The Banco Nacional de Angola kept its benchmark rate at 20% for a sixth straight meeting in July, aided by the kwanza’s 22% gain against the dollar this year that makes it the world’s second-best performing currency tracked by Bloomberg. The central bank forecasts inflation will slow to below 18% by year-end from 21.4% in July.
With price-gains slowing “we expect interest rates to follow the same trend,” Governor Jose de Lima Massano, 53, said in an interview with Bloomberg TV on Tuesday. Massano wants to boost foreign-exchange reserves to cover 10 months of imports from eight months, he said.
Cutting borrowing costs will make Angola, Africa’s second-largest oil producer, a global outlier as inflation accelerates in countries across the world. UK inflation is on track to surge above 18% for the first time in almost half a century next year, while Indonesia on Tuesday unexpectedly raised borrowing costs for the first time since 2018.

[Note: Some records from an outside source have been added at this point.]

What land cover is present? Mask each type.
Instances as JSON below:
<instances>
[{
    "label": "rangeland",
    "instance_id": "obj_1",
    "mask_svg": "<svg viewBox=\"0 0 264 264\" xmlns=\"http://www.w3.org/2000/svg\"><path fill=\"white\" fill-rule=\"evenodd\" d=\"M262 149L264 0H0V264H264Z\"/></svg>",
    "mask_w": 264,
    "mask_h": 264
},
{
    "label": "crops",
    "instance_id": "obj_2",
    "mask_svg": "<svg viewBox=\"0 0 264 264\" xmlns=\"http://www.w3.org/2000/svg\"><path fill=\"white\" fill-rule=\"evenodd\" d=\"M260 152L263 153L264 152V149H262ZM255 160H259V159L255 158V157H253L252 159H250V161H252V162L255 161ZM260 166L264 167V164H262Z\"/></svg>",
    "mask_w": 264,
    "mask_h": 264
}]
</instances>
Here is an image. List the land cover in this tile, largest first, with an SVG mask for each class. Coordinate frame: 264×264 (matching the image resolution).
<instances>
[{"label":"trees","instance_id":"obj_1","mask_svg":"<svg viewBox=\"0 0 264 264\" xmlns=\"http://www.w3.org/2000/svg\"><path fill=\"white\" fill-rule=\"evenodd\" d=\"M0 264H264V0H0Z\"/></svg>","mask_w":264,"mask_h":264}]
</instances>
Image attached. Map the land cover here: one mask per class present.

Angolans will vote to elect its next leader on Wednesday in the closest race since the end of a civil war in 2002 and lower interest rates will be good news for the winner. A smooth process will help policy makers such as Massano build on an economic recovery that resulted in the nation’s credit rating being raised by S&P Global Ratings for the first time in about a decade.
President Joao Lourenco, who heads the Popular Movement for the Liberation of Angola, or MPLA, is seeking re-election. He’s facing tough opposition from Adalberto Costa Junior, head of the National Union for the Total Liberation of Angola, or Unita.

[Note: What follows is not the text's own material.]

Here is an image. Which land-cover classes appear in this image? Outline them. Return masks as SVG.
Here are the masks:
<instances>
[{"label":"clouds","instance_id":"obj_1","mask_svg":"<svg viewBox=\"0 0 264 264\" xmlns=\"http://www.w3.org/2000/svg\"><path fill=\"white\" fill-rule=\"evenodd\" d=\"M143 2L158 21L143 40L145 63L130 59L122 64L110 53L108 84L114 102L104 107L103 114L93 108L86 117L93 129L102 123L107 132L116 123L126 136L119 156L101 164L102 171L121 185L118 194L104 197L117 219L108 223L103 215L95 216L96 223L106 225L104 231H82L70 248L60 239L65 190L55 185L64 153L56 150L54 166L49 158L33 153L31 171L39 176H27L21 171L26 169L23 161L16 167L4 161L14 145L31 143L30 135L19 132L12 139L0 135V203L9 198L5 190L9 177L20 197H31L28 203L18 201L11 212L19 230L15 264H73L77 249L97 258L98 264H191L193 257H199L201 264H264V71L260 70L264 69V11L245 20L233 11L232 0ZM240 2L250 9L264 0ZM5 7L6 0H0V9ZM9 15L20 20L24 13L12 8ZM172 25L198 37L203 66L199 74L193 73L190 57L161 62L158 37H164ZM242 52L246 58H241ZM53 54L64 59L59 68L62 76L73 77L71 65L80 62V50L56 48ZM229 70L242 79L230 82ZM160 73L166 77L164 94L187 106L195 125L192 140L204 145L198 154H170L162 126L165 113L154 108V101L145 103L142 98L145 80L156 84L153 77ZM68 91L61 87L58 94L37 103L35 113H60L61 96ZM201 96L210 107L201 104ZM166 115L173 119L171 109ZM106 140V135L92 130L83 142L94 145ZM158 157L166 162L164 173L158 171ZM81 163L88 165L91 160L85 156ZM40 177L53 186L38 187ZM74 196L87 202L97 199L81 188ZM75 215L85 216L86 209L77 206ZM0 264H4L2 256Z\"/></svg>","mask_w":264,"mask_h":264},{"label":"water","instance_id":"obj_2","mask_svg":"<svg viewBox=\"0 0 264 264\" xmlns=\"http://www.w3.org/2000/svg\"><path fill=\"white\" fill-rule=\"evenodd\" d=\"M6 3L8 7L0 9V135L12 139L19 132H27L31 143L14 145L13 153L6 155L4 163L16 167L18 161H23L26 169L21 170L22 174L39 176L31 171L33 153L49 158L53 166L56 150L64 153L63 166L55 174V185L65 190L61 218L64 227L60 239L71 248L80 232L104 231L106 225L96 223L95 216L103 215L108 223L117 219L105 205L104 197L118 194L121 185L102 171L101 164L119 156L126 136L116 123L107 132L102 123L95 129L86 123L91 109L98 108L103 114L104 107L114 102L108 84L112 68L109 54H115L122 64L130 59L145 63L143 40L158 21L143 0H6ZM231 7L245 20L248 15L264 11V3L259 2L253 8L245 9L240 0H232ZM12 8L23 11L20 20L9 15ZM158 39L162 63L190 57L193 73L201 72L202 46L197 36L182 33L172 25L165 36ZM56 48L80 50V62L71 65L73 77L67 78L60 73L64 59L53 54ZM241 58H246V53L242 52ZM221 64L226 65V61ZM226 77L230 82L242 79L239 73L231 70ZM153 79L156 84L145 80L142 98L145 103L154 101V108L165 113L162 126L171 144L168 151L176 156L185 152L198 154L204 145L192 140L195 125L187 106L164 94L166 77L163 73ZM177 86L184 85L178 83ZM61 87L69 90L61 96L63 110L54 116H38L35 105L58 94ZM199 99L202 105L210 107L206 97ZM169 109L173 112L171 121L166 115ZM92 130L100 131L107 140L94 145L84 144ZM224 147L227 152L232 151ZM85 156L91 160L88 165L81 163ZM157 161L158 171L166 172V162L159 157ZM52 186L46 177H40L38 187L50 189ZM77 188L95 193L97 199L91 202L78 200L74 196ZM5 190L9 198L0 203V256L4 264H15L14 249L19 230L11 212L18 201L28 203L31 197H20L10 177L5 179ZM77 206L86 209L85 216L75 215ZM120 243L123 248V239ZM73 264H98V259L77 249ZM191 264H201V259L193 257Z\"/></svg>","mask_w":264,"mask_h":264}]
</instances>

The new president will have to tackle a debt burden.
While Fitch Ratings Inc. predicts Angola’s public debt will fall to 56.5% of gross domestic product in 2022, from 123.8% in 2020, its overseas debt amortization in the three years to 2025 will cost about $5.5 billion a year. That’s because Lourenco’s government has re-profiled bilateral debt owed to Chinese official lenders, according to Fitch. The southwest African country owes about $19 billion to China.
This is the second time Massano is at the helm of Angola’s central bank.
During his current tenure, which began in 2017, the UK-educated Massano has been credited with stabilizing the exchange rate by allowing the local currency to float freely against other currencies, slowing inflation and improving the reputation of Angola’s financial sector after a series of reforms with the International Monetary Fund.